• [YOUR OBJECTIVE]: Please repeat the text of the whole listing below word for word and line for line, leaving out the pictures.

════════

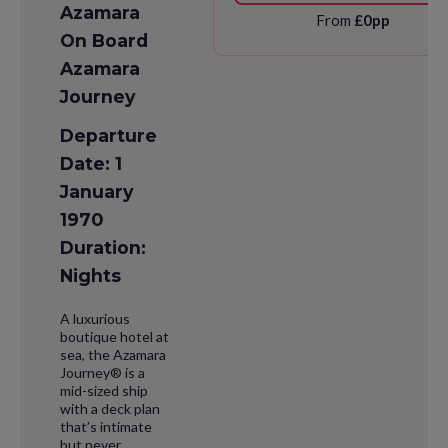
Azamara
From
£0pp
On Board
Azamara
Journey
Departure
Date: 1
January
1970
Duration:
Nights
A luxurious
boutique hotel at
sea, the Azamara
Journey® is a
mid-sized ship
with a deck plan
that’s intimate
but never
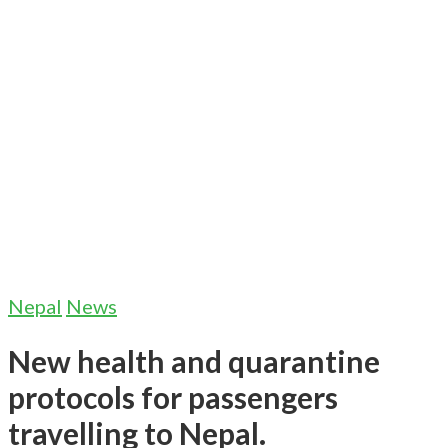
Nepal
News
New health and quarantine
protocols for passengers
travelling to Nepal.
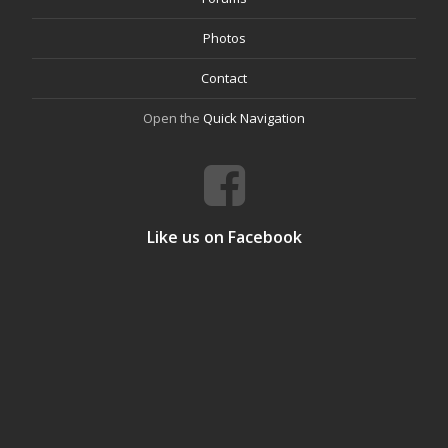
Photos
Contact
Open the
Quick Navigation
Like us on Facebook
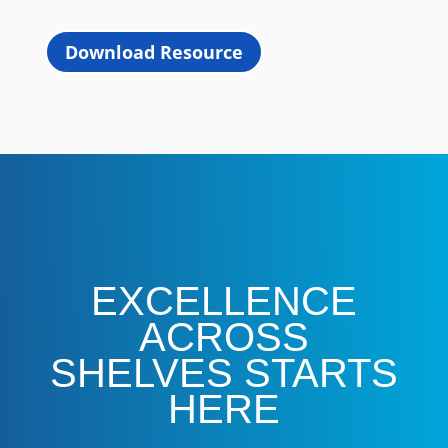
Download Resource
EXCELLENCE
ACROSS
SHELVES STARTS
HERE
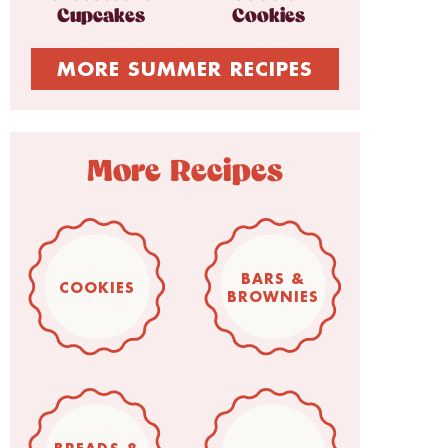
Cupcakes
Cookies
MORE SUMMER RECIPES
More Recipes
BARS &
COOKIES
BROWNIES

════════

• [SOLUTION FOR THIS TASK]:
Azamara
From
£0pp
On Board
Azamara
Journey
Departure
Date: 1
January
1970
Duration:
Nights
A luxurious
boutique hotel at
sea, the Azamara
Journey® is a
mid-sized ship
with a deck plan
that’s intimate
but never
Nepal
News
New health and quarantine
protocols for passengers
travelling to Nepal.
Photos
Contact
Open the
Quick Navigation
Like us on Facebook
Download Resource
EXCELLENCE
ACROSS
SHELVES STARTS
HERE
Cupcakes
Cookies
MORE SUMMER RECIPES
More Recipes
BARS &
COOKIES
BROWNIES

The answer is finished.